3. Start of the testing period and monitoring
3.1 Will the names of the companies admitted to the sandbox be made public?
Yes. The website of the FinTech Committee established within the Ministry of Economy and Finance will host a register that lists entities admitted to the testing period. Moreover, Bank of Italy, IVASS and Consob will notify the public that they have admitted an entity to the testing period.
3.2 What kind of support is provided to the participants?
Through testing period in the sandbox, operators can test the innovative activities, in close collaboration with the supervisory authorities and in a controlled environment, before being launched on the market, and eventually benefiting from a simplified regime for a transitional period.
3.3 For how long can I test my proposed solution?
The duration of the testing period will be indicated in the notification of admission. This cannot exceed a period of 18 months, except when extended as envisaged under Article 17 of Ministerial Decree 100/2021.
4. End of the testing period
4.1 What happens at the end of the testing period?

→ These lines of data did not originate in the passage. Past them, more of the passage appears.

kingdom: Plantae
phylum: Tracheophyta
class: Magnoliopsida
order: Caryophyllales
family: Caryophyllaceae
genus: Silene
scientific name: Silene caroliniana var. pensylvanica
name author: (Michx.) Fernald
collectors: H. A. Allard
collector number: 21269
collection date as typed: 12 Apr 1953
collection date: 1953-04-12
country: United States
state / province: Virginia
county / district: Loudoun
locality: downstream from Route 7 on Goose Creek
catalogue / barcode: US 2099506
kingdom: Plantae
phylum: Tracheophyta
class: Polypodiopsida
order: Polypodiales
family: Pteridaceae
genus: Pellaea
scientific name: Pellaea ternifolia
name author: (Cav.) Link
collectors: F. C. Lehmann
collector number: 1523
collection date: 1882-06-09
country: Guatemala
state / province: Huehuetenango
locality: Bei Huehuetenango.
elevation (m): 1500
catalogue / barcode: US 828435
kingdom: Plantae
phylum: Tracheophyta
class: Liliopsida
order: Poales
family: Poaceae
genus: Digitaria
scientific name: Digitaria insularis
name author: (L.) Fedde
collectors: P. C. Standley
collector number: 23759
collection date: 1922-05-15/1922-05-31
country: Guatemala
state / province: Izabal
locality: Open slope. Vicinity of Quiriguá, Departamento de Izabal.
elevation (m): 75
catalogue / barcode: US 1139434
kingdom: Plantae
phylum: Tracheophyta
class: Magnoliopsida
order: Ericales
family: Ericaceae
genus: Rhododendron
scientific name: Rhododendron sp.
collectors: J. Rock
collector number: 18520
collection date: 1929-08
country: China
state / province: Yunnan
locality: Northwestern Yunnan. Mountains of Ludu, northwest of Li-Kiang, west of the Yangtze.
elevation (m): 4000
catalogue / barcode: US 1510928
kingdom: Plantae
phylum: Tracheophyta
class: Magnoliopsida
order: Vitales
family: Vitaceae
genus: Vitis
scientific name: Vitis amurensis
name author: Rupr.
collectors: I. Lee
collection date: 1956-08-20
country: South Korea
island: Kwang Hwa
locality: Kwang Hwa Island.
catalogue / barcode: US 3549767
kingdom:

At the end of the sandbox testing period, the participants will submit an economic and operational report on the tests to the competent supervisory authority and give timely information to the public about its conclusion. The end of the testing period phase entails the end of the sandbox regime and the cessation of any derogations conceded, except in the following cases:
- the entities admitted to the testing period which, before the end of same, obtain an extension from the competent authority, can continue up to the end of the extension granted (see Article 17(4) of the Ministerial Decree);
- the entities admitted to the testing period which, at the end of same, request authorization to carry out an activity or to be listed in a register, can continue up to the granting of the authorization or listing (see Article 17(7) of the Ministerial Decree).
In all other cases, the testing period cannot continue beyond the expiry date, except if the activity/product/process conforms to all the applicable provisions.